В связи с этим необходимо подчеркнуть, что антишестидесятный вариант мифа о роли либеральной совинтеллигенции в послевоенной истории стал реакцией не только на «героическую версию», но и на активность (часто неумную, а порой просто жалкую) экс-шестидесятников во время перестройки и позже, в 1990-е гг. Реакцией, усиленной результатами того, о чём экс-шестидесятники говорили как о реализации своих тридцатилетней давности идеалов – «когда мы были молодыми и чушь прекрасную несли». Однако то, что простительно по молодости, непростительно в зрелом возрасте, особенно когда «несение чуши» происходит, как говаривал один из героев фильма «Мёртвый сезон», «небезвозмездно, небезвозмездно».

Именно поэтому некоторые критики шестидесятников и их мифов демонстрируют часто неадекватную реакцию – вплоть до стремления обвинить критикуемых вообще во всем плохом, что произошло с СССР. Реакция отчасти понятная, небезосновательная, но неплодотворная, поскольку уводит от сути дела и, помимо прочего, взваливает ответственность за развал СССР и за то, что последовало за этим не на реальных социальных и властных виновников процесса, а на тех, кто был рядом; не на действователей, а, грубо говоря, на трепачей, краснобаев, четверть века ждавших своего часа и, наконец, прорвавшихся на страницы газет, на экраны ТВ, в предбанники власти.

Внешне (а отчасти и не только внешне) многое из того, что произошло на рубеже 1980-1990-х гг., т. е. похороны СССР, сильно напоминает похороны Льва Толстого, только растянутые на несколько лет, похороны, на которые, как и в начале века, «сбежались все Добчинские со всей России […], они теснотой толпы никого туда и нс пропустили. Так что «похороны Толстого» в то же время вышли «выставкою Добчинских». […] «Вот я, Добчинский, живу: современник вам и Толстому […]… вы запомните, что я именно – Добчинский, и но смешайте мою фамилию с чьей-нибудь другой» […] И я взойду на эстраду». Шум поднялся на улице. Едут, спешат: «Вы будете говорить?» – «И я буду говорить». – «Мы все теперь будем говорить». […] «И уж в другое время, может, нас и не послушали бы, а теперь непременно выслушают и запомнят, что вот бородка клинышком, лицо белобрысое и задумчивые голубые глаза». Это – В.В. Розанов о похоронах Толстого.

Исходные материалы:
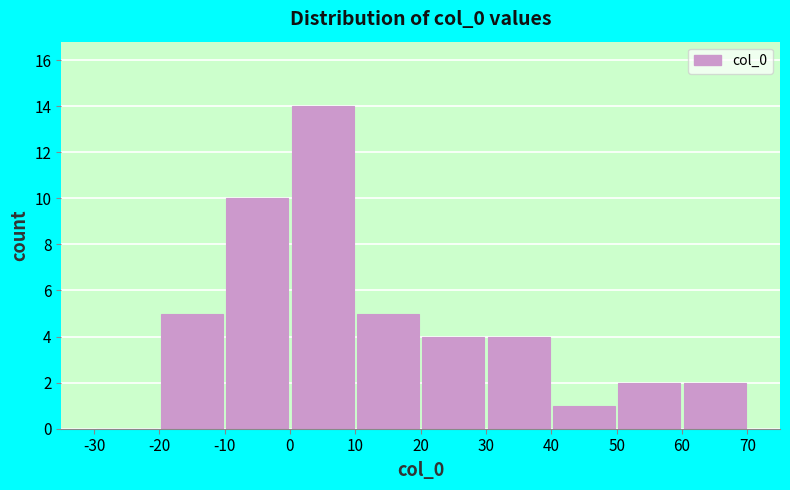

Reading left to right, transcribe this chart: for each bar, give the range it covers on the x-axis and its height. The values are not printed on the chart, so give them approximately, as read against the axis.

-30 to -20: 0
-20 to -10: 5
-10 to 0: 10
0 to 10: 14
10 to 20: 5
20 to 30: 4
30 to 40: 4
40 to 50: 1
50 to 60: 2
60 to 70: 2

> **Задание**
Перепишите из отрывка о шестидесятниках дословно фрагмент от слов «Именно поэтому некоторые» до слов «в предбанники власти.». Приведённый материал никак не связан с отрывком.

> **Письменный ответ**
Именно поэтому некоторые критики шестидесятников и их мифов демонстрируют часто неадекватную реакцию – вплоть до стремления обвинить критикуемых вообще во всем плохом, что произошло с СССР. Реакция отчасти понятная, небезосновательная, но неплодотворная, поскольку уводит от сути дела и, помимо прочего, взваливает ответственность за развал СССР и за то, что последовало за этим не на реальных социальных и властных виновников процесса, а на тех, кто был рядом; не на действователей, а, грубо говоря, на трепачей, краснобаев, четверть века ждавших своего часа и, наконец, прорвавшихся на страницы газет, на экраны ТВ, в предбанники власти.